Au February: Bagian 41

 

Agatha dan Manisnya Gula-Gula


Bunda marah. Terakhir sang angkara menghampiri Bunda adalah saat aku menolak diberi suntikan. Lenganku sudah kebal, namun perutku kadangkala masih kesakitan. Tapi, aku pernah benar-benar merasa muak untuk setiap luka yang jarum kecil itu berikan. Namun, kali ini, bunda tidak marah karena alasan itu. 


Bunda marah karena aku merengek ingin diantarkan ke rumah Februari. Beliau selalu takut. Aku pun sama. Namun, tidak ada yang lebih besar keinginanku selain ingin melihat Februari meniup lilin ulang tahunnya. 


"Nggak boleh, Bunda harus ikut. Atau paling nggak Tante Kiki dampingin kamu."


"Bunda aku bisa sendiri."


"Nggak, Agatha."


"Bunda...sekali aja? Boleh, please... Agatha nggak pernah ke acara ulang tahun temen."

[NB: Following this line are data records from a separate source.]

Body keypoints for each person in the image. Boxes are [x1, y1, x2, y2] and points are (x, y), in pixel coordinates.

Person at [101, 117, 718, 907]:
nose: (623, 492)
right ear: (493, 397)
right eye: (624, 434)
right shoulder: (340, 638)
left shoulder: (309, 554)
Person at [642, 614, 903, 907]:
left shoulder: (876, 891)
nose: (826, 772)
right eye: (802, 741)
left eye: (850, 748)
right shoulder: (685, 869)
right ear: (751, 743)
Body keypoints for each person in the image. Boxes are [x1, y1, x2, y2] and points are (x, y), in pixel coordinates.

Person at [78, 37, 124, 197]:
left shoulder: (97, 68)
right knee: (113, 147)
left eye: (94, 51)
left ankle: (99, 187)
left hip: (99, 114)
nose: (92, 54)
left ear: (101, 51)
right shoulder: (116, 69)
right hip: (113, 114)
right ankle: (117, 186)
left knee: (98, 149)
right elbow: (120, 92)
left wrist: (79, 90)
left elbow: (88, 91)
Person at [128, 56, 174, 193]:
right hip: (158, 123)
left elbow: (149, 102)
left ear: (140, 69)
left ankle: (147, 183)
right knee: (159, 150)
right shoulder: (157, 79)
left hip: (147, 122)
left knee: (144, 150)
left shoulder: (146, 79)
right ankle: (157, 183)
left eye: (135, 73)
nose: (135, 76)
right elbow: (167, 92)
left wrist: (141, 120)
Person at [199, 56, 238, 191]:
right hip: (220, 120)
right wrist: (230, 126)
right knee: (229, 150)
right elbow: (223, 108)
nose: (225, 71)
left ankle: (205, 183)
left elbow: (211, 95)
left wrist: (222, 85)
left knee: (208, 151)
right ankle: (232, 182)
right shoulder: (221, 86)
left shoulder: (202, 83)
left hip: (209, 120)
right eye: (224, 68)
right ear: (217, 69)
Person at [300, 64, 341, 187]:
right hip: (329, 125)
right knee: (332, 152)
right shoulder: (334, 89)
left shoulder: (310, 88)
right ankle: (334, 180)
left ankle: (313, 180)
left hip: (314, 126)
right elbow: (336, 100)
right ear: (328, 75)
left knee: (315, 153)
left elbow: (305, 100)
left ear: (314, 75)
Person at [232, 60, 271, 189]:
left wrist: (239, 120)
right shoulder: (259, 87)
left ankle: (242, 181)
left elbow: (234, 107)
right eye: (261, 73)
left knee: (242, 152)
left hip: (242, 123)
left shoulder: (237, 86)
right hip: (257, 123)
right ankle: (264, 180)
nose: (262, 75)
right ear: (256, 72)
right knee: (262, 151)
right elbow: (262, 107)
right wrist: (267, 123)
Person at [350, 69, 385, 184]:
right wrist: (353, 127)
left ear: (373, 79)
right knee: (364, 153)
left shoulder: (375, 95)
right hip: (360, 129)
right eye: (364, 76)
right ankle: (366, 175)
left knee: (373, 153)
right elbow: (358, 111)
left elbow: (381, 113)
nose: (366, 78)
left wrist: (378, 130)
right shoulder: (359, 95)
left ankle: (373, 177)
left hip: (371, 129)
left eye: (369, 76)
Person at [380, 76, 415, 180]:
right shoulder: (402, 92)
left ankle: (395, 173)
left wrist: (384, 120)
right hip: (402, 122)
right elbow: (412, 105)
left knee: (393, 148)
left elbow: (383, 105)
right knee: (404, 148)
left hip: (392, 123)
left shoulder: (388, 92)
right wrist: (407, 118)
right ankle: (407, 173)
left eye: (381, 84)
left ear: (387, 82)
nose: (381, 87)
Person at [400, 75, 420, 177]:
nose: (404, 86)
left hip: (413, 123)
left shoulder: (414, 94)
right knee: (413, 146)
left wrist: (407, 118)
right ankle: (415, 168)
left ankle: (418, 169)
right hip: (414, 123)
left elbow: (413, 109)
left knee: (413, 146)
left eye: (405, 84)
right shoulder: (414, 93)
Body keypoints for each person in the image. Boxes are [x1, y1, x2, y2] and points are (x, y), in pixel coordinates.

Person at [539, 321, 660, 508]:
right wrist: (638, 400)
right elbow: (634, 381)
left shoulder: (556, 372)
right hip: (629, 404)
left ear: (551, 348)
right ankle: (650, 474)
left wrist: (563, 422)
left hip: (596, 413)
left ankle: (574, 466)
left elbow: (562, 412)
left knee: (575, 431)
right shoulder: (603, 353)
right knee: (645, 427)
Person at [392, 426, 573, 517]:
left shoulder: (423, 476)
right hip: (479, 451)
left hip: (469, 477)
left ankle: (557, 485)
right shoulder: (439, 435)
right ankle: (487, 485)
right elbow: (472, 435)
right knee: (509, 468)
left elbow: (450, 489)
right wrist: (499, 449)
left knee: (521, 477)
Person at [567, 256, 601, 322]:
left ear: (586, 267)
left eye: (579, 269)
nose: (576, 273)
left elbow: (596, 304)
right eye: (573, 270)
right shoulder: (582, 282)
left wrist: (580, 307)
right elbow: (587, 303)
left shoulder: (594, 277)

Air mataku meluruh. Rasanya sesak. Aku tidak pernah bisa keluar rumah seenaknya. Tidak bisa makan sembarangan. Tidak bisa bepergian bebas tanpa kehadiran orang dewasa yang terus melakukan pengawasan. Aku bukan tawanan, bahkan mereka yang dipenjara masih lebih bebas makan apa saja dibanding aku yang hanya bisa melihat orang makan enak tanpa bisa mencicipnya.


"Agatha, nanti kalo drop gimana?"


"Nggak. Agatha janji nggak drop. Agatha kuat. Bunda...."


"Oke, boleh. Tapi cuma sejam aja di sana. Dan janji jangan makan apa-apa. Apalagi kue yang manis ataupun minuman manis ya, Tha."


"Iya. Janji, Bunda."


Sayangnya, aku tidak bisa berjanji di atas rencana semesta. Sebelum aku pergi kesana bahkan kesadaranku sudah tak lagi berpijak di dunia. Ingatan terakhir yang melekat hanyalah teriakan Mba Asmi disusul denting piring pecah dan derap langkah tergesa-gesa yang menyongsong ke arahku di saat penglihatanku tidak sempurna. 


Tuhan, kau boleh ambil kesempatanku untuk mencicip rasa manis yang ada di dunia. Tapi, bisakah kau berikan aku waktu untuk bersama Bunda lebih lama?